Psalm 91: Security

‘God’s faithfulness shall be a shield.’ (4)

The devil took Jesus to a high place and said: “Jump! You’ll be fine …

…  for it is written, ‘God will command the angels to protect you; on their hands they will bear you up, so that you will not dash your foot against a stone.’

Luke 4:9-11

Psalm 91 is where ‘it is written’. That is the reason this psalm is set for the beginning of Lent, at the entry into the forty days and nights of reflection in the desert. It may also be sung in the evening Compline prayer service.

The whole poem is really about being in a safe place in the shadow of the wings of a caring God, despite desert, dangers, devils.

 Music

Cantus and Alto lines shown

Those verses quoted above traditionally provide the text for the gradual for Lent 1. The example shown above is by Manuel Cardoso (1566-1650), a Portuguese composer whose first book of masses was published in 1605, the same year as the better-known Officium Defunctorum, the great requiem mass by Tomas Luis di Victoria across the border in Spain.

Perhaps a hundred years earlier, the great Josquin des Prez (c. 1450-1521) wrote a more ambitious work based on the first eight verses of Psalm 91.

The small section of the psalm arrangement shown above is unusual. It shows just one voice rather than SATB, but has what appear to be some large bar numbers. What are the large coda markers and numbers about?

The clue is in the headers; first, Qui habitat in adjutorio altissimi, XXIV vocum. The first phrase is obviously the incipit:

Whoever dwells in the secret place of the most High (shall abide under the shadow of the Almighty)

verse 1,

The next clue is XXIV vocum, or ‘in 24 voices’. Twenty-four parts looks pretty fierce but the work is actually a round (‘Canon à 6’ gives it away), the song being sung sequentially by six quartets. This accounts for the numbered signs for the entries of the six groups a bar apart. (Other editions just show 24 staves vertically on each page, perhaps easier to follow but the print is quite small.)

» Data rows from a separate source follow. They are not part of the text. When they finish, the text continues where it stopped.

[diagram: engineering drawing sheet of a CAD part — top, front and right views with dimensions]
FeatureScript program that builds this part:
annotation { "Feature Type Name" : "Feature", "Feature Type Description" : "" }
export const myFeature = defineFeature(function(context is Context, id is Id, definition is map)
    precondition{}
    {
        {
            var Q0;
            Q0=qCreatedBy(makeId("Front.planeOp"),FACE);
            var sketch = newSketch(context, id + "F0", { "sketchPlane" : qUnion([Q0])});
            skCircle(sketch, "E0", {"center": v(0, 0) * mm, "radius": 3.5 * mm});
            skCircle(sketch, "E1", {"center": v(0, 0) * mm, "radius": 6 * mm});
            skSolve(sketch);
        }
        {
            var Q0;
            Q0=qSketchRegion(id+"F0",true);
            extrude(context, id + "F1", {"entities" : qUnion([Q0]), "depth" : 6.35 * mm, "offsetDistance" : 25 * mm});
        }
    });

This work is often listed as ‘Qui habitat à 24’. It must be admitted that seasoned choristers irreverently refer to it as: ‘Who lives at no 24?’ Regardless, it’s a good sing.

Back to reality. Many modern settings revel in that safe shelter in verse 1.

  • TiS 48 (albeit neither responsorial nor coinciding with the lectionary verses) is the popular And I will raise you up on eagles’ wings.
  • PFAS 91D alternate refrain is one of the easiest, and offers a simple tune and nice standard chord progression (I-IV-vi-ii-V-I).
  • The previous 91C is a nice Spanish song with a slightly longer refrain that rolls along. Best if you have SATB singers but fine without.
  • And then a simple paraphrase allows the text to be sung to a 12-bar Blues for Lent — a bridge too far?